| Alıştırma 1 |
CHP'nin Mersin'deki kongre sürecini anlatan yazıya göre, birkaç ilçe dışında süreç nasıl geçti?
| Alıştırma 2 |
CHP'nin Mersin kongreleri ve belediye meclisi üzerine yazıyı, gösterilen son cümleden sonra sürdürün.

| Metin Parçası |

Yüksel Ekici

Yüksel Ekici

PATRON NE DERSE O!...


21.10.2025

CHP Mersin’de ilçe kongrelerinin ardından il kongresini de tamamlayarak süreci bitirdi.

    Birkaç ilçe dışında gürültüsüz patırtısız bir süreç yaşandı.

    Birileri yine bana kızacak ama; Beyefendi’nin patronajlığında yapılanmasını tamamladı dersek çıplak gerçeği söylemiş oluruz.

    Yani;

    Patronların partisi oldu.

    Sisteme iyice yerleşti, yerleştirildi.

    Benim için parti bu değişime uydurulurken “Mustafa Kemal Atatürk’ün Partisi” mottosunun sürekli ve algı amaçlı kullanılması dışında rahatsız edici bir durum yok.

    Alsınlar atlarını canları istediği gibi binsinler.

    Durumdan rahatsız olan, özellikle sosyal medyada feryat figan paylaşımlar yapanlaradır sözüm.

    Bugün geldiğimiz noktayı çok daha önceden yazmıştım zaten.

    O günlerde sesi çıkmayanlara tavsiyem bir miktar kına ile durumu sineye çekmeleri yönündedir.

    Merak edenler o yazımı bir daha okusunlar.

    Bugün yüzleştikleri gerçek kafalarına dank eder belki.

        **

    “BEYEFENDİ’NİN MEVSİMİDİR!...

    Beyefendi’nin belediyesinin Mayıs ayı meclis toplantılarını bitirdik.

    Önümüzdeki beş yılın nasıl olacağını, nasıl yürüyeceğini de net olarak görme fırsatı verdi bu toplantılar.

    Beyefendi’nin “tek adam” dönemi olacak gelecek yıllar.

    Kısaca;

    Ne istediyse aldı da diyebiliriz;

    CHP destekli meclis ne istediyse verdi de.

    Tıkır, tıkır çalışacak, paylaşımcı ve insan odaklı bir sistem yerine her işi kendisinin yapacağı, her kararı kendisinin vereceği tek kişilik bir sisteme geçiş yaptı.

    Bundan sonrası Bizim Beyefendi’ye ve keyfinin kahyasına kalmıştır artık.

    Alır, satar.

    Açar, kapar.

    Belediye’de, Mersin’de artık Beyefendi’nindir.

    Hesap verme huyu zaten yoktu.

    Hesap soracak kimse de yok artık.

| Veri Alıntıları |
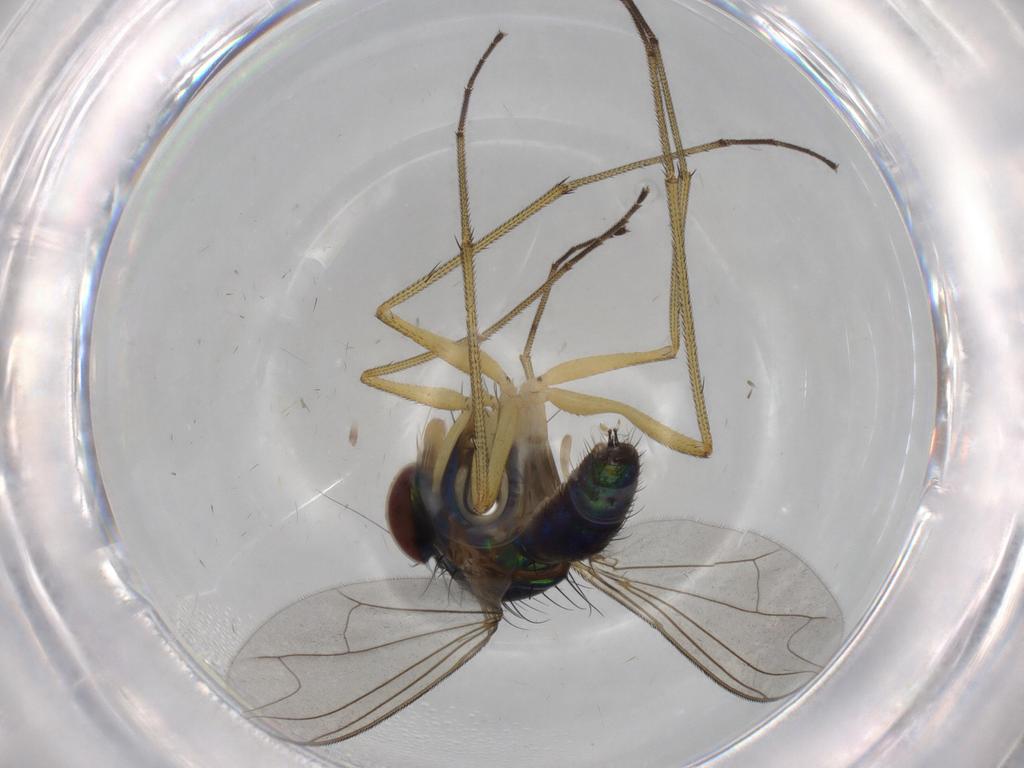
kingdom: Animalia
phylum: Arthropoda
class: Insecta
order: Diptera
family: Dolichopodidae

| Yanıt 1 |
Gürültüsüz patırtısız bir süreç yaşandı.

| Yanıt 2 |
    CHP’nin sorgusuz, sualsiz desteği sayesinde dikensiz gül bahçesi yaratıldı sonunda.

    Eş, dost, akraba, komşu, komşunun çocuğu, mahalleden tanıdık kim varsa yanına alabilir, belediyesinin anahtarını verip Özgür Özel’e “sen de kimsin” mesajı gönderebilir.

    Peşin söyleyeyim; bu saatten sonra başta Beyefendi’yi destekleyen CHP’liler olmak üzere hiç kimsenin eleştirmeye, ağlayıp, sızlamaya, söz söylemeye hakkı da yoktur, haddi de.

    Seçimlerden çok daha önce yazmış, uyarmıştım.

    “Bugün yaşananlara  itiraz edemeyenler, yarın siyaset yapacak alan bulamayacaklar” diye.

    Dediğim noktadayız bugün.

    Yani bu saatten sonra Mersin vilayetinde CHP’liler başta olmak üzere hiç kimse Beyefendi’nin onayını almadan değil üst düzey siyaset yapmak; kendi mahallesine delege bile olamaz.

    İsterse kuyruklusundan bir piyanoda meclise koyar, meclis üyelerinin zihnini açıp, kafasına göre güzelleştirir.

    İşin trajikomik yanı tek adam sistemini kıyasıya eleştirip iktidara gelince tek adamlığa soyunanların halleridir.

    Ve gariptir;

    Kimsenin derdi de değildir.

    “CHP’nin, AKP’leşmesi” şimdi kulağınıza nasıl gelir bilmem ama; önümüzdeki dönemlerin sıkça tartışılacak bir olgusu olarak karşımıza çıkacağını rahatça söyleyebilirim.

    Öte yandan bir ihtimal daha olabilir.

    Belli olmaz; belki Beyefendi’nin tek adamlığı demokratlığından daha iyi de çıkabilir.

    Umut fakirin ekmeği hesabı yaşayıp göreceğiz.

    İç sesim; “boş ver, işin tadını çıkartmayı dene” diyor özüme

    Benden de “yetmez ama evet” o zaman.

    **

    Sevdiğim laflar:

    “VARDIĞIN YER KÖRÜNSE, SENDE GÖZLERİNİ KAPA!..”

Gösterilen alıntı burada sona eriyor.